06.19.2012
By Terry Flanagan

Institutions To Continue To Flock To Hedge Funds

Institutional investors are continuing to pile into the hedge fund space, in the elusive search for alpha, with some market participants believing that hedge funds globally could more than double their assets under management by 2016.

Despite hedge funds having endured a mixed 2012 so far, with year-to-date gains reduced to just 2.5% across all main strategies globally at the end of May, according to recent data from Chicago-based Hedge Fund Research (HFR), following on from overall losses of 4.8% in the whole of 2011, it appears that more and more institutional money will be allocated to hedge funds in the coming years—with European-focused hedge funds expected to attract a significant proportion of this.

Hedge funds, though, have managed to outperform most of the major market indices so far this year amid broad declines in global markets.

According to new research from Citigroup’s Prime Finance division, pension funds, endowments, foundations and other institutional investors are increasingly embracing the risk management and diversification that hedge funds offer, and that hedge funds are developing new products that are competing with traditional, long-only asset managers. These trends could contribute to a sharp rise in hedge fund assets over the next few years. The survey—based on interviews with 73 “industry participants” representing $821 billion in assets allocated, managed or under advisement—suggests that global assets invested in hedge funds could rise from $2.1 trillion today to over $5 trillion by 2016.

“We see a second wave of institutional allocations to hedge fund strategies, as well as new allocations to long-only strategies managed by hedge fund firms,” said Sandy Kaul, U.S. head of business advisory services at Citi Prime Finance, which provides trade execution, financing and business services. Citi says the first wave ran from 2003 to 2007 and saw institutions pour over $1 trillion into alternative assets.

Alan Pace, head of Citi Prime Finance, added: “While institutions have been allocating to hedge funds for years, such investments were considered to be on the periphery of core portfolio holdings. That is no longer the case. Today, with investors more focused on risk alignment within the overall portfolio, hedge fund allocations will play a central role in institutional portfolios in the years ahead.”

Meanwhile, the trend, in recent years, of hedge funds expanding into Asia in search of emerging market gains, may have peaked as opportunities in Europe, caused by the ongoing eurozone sovereign debt crisis, are beginning to appear on the horizon.

“There has been a lot of interest in Asia in the last couple of years,” Mark Parsonson, executive director of UK-based fund of hedge funds manager Liongate Capital Management, told Markets Media.

“There have been a couple of high-profile launches and successes, one manager started with $100 million in 2008 and now has over $2.5 billion. But like everywhere in the world it has been hard for many of these start-ups to raise money.

“Eurekahedge [a research firm] estimates that about three-quarters of the 300 or so Asian hedge funds started since 2009 have failed to increase assets significantly with nearly 50 of them liquidating. Some managers have even recently hired hedge fund managers in Asia who had set up on their own but were disappointed by performance or asset raising so have closed down funds.”

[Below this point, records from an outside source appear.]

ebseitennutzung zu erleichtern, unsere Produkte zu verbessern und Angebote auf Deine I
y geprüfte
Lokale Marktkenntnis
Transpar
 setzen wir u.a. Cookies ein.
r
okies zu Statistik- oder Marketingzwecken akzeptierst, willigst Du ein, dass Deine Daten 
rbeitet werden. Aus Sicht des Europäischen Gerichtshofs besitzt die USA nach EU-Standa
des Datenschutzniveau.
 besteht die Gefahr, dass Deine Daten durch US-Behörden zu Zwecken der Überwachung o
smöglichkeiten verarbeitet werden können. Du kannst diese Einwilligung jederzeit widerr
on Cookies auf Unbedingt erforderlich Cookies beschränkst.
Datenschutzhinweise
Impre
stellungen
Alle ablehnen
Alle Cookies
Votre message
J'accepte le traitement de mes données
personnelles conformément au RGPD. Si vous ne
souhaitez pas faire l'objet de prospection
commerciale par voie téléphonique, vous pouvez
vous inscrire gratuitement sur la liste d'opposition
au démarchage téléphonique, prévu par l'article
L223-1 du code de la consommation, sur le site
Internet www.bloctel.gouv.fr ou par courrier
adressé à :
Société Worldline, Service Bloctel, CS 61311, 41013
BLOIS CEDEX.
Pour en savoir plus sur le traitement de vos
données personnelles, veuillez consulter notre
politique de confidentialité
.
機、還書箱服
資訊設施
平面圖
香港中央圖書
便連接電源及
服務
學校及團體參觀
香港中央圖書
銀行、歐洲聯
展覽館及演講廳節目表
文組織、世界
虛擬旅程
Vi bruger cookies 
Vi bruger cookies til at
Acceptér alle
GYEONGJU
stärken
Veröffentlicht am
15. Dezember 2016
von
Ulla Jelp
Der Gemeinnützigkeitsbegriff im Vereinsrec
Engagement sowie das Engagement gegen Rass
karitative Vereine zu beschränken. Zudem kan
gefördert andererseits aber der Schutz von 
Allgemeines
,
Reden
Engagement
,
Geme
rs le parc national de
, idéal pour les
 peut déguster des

According to HFR, a provider of data and analysis to the alternative investment industry, the number of active Asia-focused hedge funds increased to 1,101 in the first quarter of this year, approaching the record number of 1,107 Asia-focused hedge funds set in the fourth quarter of 2007.

“There is still a lot of interest there,” said Parsonson. “Asia is in some respects less correlated than Europe and the U.S. and there are great trading opportunities out there but interestingly people have started to come back to Europe.

“We are seeing a lot of credit and distressed guys coming over from the U.S. and setting up or expanding in Europe. A lot of portfolio managers are spending a lot more time in Europe, some of them see it as potentially the next great investment opportunity.

“Depending on how things evolve, traditionally when you have seen volatility you have seen great opportunity so I think hedge funds are looking at Europe as maybe a potential next opportunity set rather than maybe Asia where the expectations were two to three years ago.”

HFR also revealed that new hedge fund launches globally for the first quarter of this year, which totaled 304, were at their highest level since the fourth quarter of 2007, when there were 298 launches, although liquidation levels were at their highest in two years. There were 232 funds that closed in the first quarter, the highest quarterly liquidation total since 240 funds closed in the first quarter of 2010.

“Innovative hedge funds are launching and finding opportunities as large financial institutions look to de-emphasize trading activities as a result of anticipated regulation, realized trading losses and enhanced risk management requirements,” said Kenneth J Heinz, president of HFR. “Execution and risk control are integral components of successful hedge funds and these have been greatly enhanced by the evolution of transparency in recent years. These powerful trends will continue to support launches of new hedge funds designed to monetize inefficiencies in capital markets as financial institutions adapt to new reporting, risk and trading requirements.”